Borrowing by small U.S. firms in February rose from a month prior, but was down from the year earlier as business owners remained cautious about investing amid policy uncertainty, data released on Monday showed.
The Thomson Reuters/PayNet Small Business Lending Index for February registered 132.9, unadjusted for seasonal trends, up from 124.2 but down 4 percent from last February.
Movements in the index typically correspond with changes in gross domestic product growth a quarter or two ahead.
Bets that U.S. President Donald Trump's planned tax cuts will boost corporate profits have lifted U.S. equities since his November election.

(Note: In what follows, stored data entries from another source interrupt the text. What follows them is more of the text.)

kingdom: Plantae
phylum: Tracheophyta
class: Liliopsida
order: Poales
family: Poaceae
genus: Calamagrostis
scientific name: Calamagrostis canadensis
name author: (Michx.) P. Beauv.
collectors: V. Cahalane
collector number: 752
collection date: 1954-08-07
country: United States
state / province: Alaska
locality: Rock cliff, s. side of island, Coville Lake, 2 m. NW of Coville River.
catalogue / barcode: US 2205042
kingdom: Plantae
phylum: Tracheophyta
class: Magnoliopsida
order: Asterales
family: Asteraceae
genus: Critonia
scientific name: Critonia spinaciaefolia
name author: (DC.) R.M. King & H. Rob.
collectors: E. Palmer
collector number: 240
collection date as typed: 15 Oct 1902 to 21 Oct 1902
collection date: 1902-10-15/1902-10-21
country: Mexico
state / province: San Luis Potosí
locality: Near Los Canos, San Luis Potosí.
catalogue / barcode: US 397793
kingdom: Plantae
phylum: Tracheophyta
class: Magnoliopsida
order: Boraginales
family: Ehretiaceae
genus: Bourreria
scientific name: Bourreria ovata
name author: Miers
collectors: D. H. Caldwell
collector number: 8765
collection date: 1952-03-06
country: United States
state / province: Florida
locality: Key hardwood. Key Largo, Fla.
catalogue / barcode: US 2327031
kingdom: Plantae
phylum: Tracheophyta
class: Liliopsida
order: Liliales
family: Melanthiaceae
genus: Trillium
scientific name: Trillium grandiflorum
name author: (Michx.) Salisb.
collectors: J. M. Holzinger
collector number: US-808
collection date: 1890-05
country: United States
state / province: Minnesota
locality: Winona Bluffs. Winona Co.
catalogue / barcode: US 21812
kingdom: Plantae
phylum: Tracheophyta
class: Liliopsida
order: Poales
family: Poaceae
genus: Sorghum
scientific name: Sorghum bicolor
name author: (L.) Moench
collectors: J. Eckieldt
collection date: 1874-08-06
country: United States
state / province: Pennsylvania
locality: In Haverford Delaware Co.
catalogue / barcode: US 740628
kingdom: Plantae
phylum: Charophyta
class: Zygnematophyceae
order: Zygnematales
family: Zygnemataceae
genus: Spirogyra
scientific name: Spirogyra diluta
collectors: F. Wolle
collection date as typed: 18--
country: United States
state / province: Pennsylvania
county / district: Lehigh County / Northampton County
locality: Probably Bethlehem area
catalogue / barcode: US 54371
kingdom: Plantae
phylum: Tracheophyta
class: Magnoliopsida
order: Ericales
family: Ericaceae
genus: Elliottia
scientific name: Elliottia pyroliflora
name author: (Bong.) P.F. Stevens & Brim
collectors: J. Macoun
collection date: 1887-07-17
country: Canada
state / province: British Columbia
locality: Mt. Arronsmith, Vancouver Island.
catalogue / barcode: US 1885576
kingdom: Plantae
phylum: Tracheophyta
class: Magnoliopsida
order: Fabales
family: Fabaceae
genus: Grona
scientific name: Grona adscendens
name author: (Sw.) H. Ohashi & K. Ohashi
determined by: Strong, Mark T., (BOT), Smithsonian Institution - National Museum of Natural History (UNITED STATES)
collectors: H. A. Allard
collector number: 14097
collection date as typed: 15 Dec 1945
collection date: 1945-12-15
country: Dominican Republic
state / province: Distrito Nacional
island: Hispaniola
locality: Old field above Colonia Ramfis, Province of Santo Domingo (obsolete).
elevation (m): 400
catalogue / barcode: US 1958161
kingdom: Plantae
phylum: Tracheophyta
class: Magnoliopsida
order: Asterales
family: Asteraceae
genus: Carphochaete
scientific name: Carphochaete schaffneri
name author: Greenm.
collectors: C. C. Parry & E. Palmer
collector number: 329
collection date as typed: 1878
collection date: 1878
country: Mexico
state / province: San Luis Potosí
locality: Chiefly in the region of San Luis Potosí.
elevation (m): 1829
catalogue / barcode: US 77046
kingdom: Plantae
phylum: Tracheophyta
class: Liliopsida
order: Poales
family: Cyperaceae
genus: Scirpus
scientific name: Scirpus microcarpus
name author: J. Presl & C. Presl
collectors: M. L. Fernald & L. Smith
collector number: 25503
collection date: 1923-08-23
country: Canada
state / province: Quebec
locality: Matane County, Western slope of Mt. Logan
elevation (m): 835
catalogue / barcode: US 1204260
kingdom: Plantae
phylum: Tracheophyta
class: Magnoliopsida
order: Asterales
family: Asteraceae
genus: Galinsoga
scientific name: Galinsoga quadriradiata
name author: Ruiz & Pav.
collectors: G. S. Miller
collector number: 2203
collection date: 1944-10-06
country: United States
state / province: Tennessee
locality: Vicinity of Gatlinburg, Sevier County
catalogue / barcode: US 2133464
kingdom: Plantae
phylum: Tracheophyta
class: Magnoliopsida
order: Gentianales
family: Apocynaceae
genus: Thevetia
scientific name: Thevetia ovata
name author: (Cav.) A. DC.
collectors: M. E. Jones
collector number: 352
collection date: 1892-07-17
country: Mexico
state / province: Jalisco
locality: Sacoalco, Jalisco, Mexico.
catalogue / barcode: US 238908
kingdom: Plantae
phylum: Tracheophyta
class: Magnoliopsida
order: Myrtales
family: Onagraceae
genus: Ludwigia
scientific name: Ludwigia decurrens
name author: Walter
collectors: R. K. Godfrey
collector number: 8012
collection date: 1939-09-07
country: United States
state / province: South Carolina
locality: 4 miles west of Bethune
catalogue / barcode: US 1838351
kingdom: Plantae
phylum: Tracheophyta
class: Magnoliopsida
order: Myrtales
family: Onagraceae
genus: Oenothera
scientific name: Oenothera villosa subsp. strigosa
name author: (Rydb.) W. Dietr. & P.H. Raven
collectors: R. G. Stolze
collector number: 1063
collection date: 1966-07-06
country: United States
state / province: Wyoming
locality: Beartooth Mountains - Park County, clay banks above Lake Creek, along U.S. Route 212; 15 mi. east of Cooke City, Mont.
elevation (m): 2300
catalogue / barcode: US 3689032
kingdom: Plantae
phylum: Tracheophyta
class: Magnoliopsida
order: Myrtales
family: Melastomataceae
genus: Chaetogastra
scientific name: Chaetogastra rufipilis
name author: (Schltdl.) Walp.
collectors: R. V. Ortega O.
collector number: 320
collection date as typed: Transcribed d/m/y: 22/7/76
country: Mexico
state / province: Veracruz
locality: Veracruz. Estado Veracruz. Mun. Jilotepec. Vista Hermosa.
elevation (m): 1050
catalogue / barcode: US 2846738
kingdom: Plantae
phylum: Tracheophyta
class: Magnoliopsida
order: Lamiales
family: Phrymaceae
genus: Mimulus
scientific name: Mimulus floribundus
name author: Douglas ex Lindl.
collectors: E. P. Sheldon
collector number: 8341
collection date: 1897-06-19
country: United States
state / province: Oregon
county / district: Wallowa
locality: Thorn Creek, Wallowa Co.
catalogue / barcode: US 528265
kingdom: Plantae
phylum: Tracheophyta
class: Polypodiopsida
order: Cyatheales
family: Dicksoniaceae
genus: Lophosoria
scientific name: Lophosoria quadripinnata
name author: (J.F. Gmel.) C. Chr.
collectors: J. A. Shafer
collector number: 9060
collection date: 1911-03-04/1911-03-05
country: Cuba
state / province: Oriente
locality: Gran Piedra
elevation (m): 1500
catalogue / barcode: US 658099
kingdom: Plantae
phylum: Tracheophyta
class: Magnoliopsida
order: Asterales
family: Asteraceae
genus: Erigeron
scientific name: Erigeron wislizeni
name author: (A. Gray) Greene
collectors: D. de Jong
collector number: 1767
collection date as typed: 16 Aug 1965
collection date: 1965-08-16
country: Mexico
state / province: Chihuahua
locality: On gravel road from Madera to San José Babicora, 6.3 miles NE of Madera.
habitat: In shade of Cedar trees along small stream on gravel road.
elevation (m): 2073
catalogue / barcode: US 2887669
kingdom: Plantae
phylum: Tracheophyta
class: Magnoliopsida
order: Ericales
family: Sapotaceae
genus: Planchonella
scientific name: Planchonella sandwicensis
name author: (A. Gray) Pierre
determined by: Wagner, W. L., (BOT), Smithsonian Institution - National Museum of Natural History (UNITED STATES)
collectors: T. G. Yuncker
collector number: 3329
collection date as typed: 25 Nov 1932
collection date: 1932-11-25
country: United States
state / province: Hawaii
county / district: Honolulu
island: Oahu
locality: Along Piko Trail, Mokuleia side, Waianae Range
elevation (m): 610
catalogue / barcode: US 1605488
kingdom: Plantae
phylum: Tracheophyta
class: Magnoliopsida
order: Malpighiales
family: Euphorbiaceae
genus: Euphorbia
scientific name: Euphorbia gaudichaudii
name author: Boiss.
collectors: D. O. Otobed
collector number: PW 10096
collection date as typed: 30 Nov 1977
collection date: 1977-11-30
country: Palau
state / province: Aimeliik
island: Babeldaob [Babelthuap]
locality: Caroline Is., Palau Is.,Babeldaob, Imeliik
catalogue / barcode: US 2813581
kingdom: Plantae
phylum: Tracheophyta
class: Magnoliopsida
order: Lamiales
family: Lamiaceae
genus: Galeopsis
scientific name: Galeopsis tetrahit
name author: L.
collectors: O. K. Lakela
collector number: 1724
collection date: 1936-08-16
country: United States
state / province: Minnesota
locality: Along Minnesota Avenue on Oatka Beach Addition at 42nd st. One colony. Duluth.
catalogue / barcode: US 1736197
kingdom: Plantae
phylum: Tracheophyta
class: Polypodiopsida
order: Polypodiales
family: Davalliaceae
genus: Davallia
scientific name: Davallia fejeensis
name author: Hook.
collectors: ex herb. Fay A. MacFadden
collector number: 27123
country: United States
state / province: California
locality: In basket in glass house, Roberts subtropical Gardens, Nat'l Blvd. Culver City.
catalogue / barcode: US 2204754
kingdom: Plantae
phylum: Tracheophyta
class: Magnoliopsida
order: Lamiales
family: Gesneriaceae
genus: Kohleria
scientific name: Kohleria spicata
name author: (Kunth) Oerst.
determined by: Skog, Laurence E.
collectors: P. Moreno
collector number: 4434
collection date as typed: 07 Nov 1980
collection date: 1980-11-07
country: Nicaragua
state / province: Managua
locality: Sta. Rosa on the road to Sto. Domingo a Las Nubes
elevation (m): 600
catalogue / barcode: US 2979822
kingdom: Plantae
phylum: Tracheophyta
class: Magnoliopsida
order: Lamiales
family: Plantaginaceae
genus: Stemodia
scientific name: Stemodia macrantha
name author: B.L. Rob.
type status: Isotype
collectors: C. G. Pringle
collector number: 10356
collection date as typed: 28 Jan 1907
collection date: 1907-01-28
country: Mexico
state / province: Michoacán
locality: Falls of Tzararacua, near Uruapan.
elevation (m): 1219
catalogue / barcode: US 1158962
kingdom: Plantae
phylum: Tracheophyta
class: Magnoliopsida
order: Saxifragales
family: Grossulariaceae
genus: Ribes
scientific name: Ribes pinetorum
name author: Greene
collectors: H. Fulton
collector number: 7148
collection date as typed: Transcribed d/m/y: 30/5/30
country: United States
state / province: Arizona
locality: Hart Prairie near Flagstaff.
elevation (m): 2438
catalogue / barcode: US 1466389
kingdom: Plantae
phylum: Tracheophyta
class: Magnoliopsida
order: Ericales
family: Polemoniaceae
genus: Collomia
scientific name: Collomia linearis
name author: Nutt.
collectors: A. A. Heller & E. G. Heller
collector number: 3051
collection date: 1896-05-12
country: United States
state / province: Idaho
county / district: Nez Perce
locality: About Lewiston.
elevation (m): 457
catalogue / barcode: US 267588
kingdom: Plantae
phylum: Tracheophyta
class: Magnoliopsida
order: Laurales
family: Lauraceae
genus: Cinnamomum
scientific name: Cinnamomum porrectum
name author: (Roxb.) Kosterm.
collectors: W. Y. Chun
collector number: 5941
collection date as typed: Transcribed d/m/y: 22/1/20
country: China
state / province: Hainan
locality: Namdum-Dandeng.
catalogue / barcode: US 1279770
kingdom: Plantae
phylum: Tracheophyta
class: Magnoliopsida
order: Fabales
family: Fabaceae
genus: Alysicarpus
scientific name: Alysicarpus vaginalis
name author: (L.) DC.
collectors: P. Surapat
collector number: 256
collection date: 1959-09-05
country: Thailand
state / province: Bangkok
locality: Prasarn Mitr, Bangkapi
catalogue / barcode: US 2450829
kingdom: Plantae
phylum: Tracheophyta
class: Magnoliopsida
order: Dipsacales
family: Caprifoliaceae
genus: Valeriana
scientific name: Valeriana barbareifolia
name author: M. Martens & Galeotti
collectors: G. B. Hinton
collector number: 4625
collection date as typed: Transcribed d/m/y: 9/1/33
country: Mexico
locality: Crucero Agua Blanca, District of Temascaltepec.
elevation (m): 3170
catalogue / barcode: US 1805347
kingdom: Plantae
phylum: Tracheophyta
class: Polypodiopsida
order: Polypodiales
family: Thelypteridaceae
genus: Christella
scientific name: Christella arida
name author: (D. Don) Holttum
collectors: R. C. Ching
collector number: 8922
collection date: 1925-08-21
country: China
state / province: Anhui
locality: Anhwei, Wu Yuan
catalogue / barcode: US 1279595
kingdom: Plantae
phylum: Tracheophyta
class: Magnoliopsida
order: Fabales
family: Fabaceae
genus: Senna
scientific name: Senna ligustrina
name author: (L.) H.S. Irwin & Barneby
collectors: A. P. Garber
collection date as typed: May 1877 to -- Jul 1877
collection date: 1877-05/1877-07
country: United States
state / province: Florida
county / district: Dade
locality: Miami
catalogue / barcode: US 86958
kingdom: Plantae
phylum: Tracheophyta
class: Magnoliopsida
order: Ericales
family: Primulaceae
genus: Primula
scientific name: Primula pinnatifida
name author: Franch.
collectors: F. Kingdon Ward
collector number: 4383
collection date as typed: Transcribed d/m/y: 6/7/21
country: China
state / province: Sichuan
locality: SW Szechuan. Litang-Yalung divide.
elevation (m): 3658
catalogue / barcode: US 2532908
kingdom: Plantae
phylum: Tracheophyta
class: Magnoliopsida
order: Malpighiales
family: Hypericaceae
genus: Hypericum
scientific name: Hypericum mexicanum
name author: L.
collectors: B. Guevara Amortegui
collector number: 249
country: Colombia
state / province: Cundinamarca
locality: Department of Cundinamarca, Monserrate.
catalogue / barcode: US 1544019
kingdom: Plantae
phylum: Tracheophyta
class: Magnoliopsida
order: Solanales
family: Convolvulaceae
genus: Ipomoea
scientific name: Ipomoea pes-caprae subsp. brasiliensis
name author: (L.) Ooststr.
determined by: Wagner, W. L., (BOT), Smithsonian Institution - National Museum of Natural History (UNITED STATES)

But prospects for other Trump policies, including a bid to change national health insurance laws that failed earlier this month, have increased uncertainty.
"The private companies are still looking for the right time and the right conditions to put their money to work again," said Bill Phelan, PayNet's chief executive and founder. "They don't have the confidence to go all in."
Small business borrowing is a key barometer of growth because small companies tend to do much of the hiring that drives economic gains.
Meanwhile, the number of companies falling behind on paying back existing debts has stayed low, PayNet data also showed. The share of loans more than 30 days past due was 1.67 percent in February, unchanged from January.
PayNet collects real-time loan information such as originations and delinquencies from more than 325 leading U.S. lenders.